View Single Post
  #146   Report Post  
Posted to alt.home.repair
Paul M. Eldridge Paul M. Eldridge is offline
external usenet poster
 
Posts: 415
Default Oil to Natural Gas Conversion Costs

My home here in Nova Scotia is heated with oil. The boiler when I
purchased this home four years ago was then thirty-four years old (so
too the separate oil-fired hot water tank) and I suspect neither were
all that efficient. If natural gas were available, I would have
switched immediately, without a second thought. Since that wasn't an
option, I installed a high-efficiency oil-fired Slant Fin boiler, a
SuperStor Ultra indirect hot water tank and a Tekmar boiler control
system.
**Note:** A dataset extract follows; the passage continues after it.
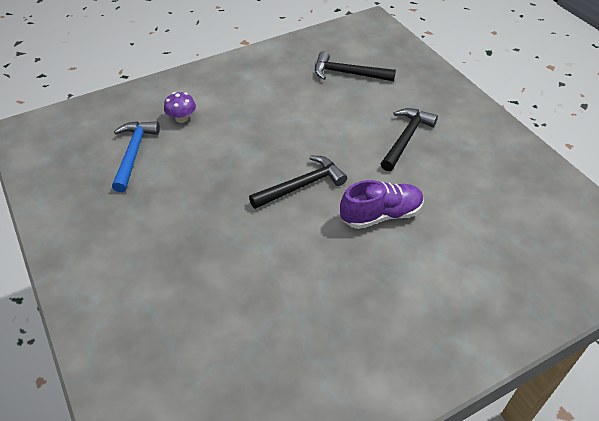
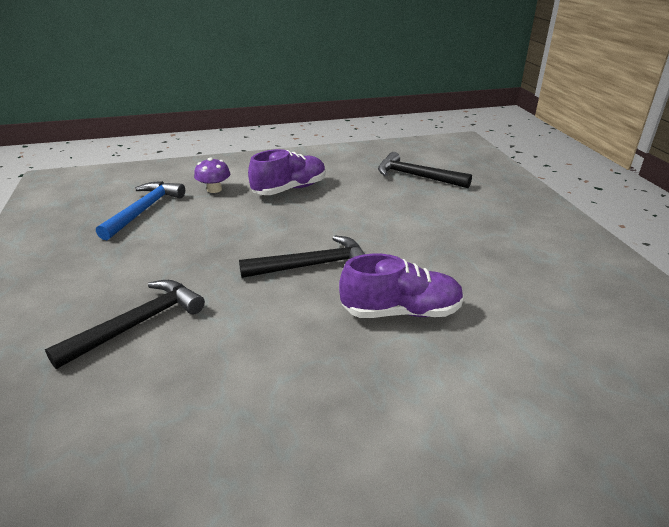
camera: 15 degrees right, 15 degrees down
(247, 107) = (289, 189): none -> purple shoe
(406, 138) = (465, 240): black hammer -> black hammer (138, 324)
I chose this particular boiler because it can be easily
converted to natural gas when that happy day comes (it's certified to
operate on either fuel).

Last year, with the addition of a small ductless heat pump, I was able
to cut my fuel oil consumption by more than half (from 1,973 litres to
828 litres). Of the remaining 828 litres, I'm guessing roughly 500
litres or so are related to domestic hot water production (an average
of 1.4 l/day x 365 days/yr). Given the relatively modest space
heating demand, if I had to do it all over again I would have
installed an electric boiler as a backup to the heat pump and
eliminated oil altogether. With heating oil and electricity here in
Nova Scotia running at about par, there would be little or no economic
penalty to going with electric and I could eliminate the need to store
fuel oil on my property.

I should add that the previous homeowners used 5,700 litres of heating
oil in the year prior to my purchase (and that happened to be a fairly
mild winter). By upgrading the heating and DHW systems, careful air
sealing, window and door replacement and adding more insulation (e.g.,
the attic went from R6 to R60 and the walls from R6 to R22), I was
able to reduce my fuel oil consumption by 65 per cent. With the
ductless heat pump, I've been able to cut that by more than half
again. At current prices, I'm now saving over $4,000.00 a year on my
heating and DHW costs.

Cheers,
Paul

On 6 Aug 2006 06:14:41 -0700, wrote:

Funny isn't it how any incidents involving oil just get dismissed,
while anything bad that happens with nat gas gets carefully logged as a
matter of great significance?

In addition to the story of outside tanks leaking and causing big
problems, every so often I see news reports of the old wrong delivery
address incident. This happened again last winter on Long Island, NY.
The oil company delivered oil to the wrong address. Turns out where
they delivered it the home once had oil heat, removed the basement
tank, but did not remove the fill tube. So, they pumped a couple
hundred gallons of oil into the wrong home's basement. On TV they
showed the huge cleanup underway, the family was forced to leave the
home for an indefinite period until the house was declared safe again,
etc.

Now, this can be traced to stupidity. I wouldn't say it makes oil
unsafe, or a bad choice, depending on the other options available, etc.
But the difference is, I see this and put it in perspective. While
Pete sees anything go wrong with nat gas, and it's suddenly a big
issue, blown out of proportion, while oil gets a free pass.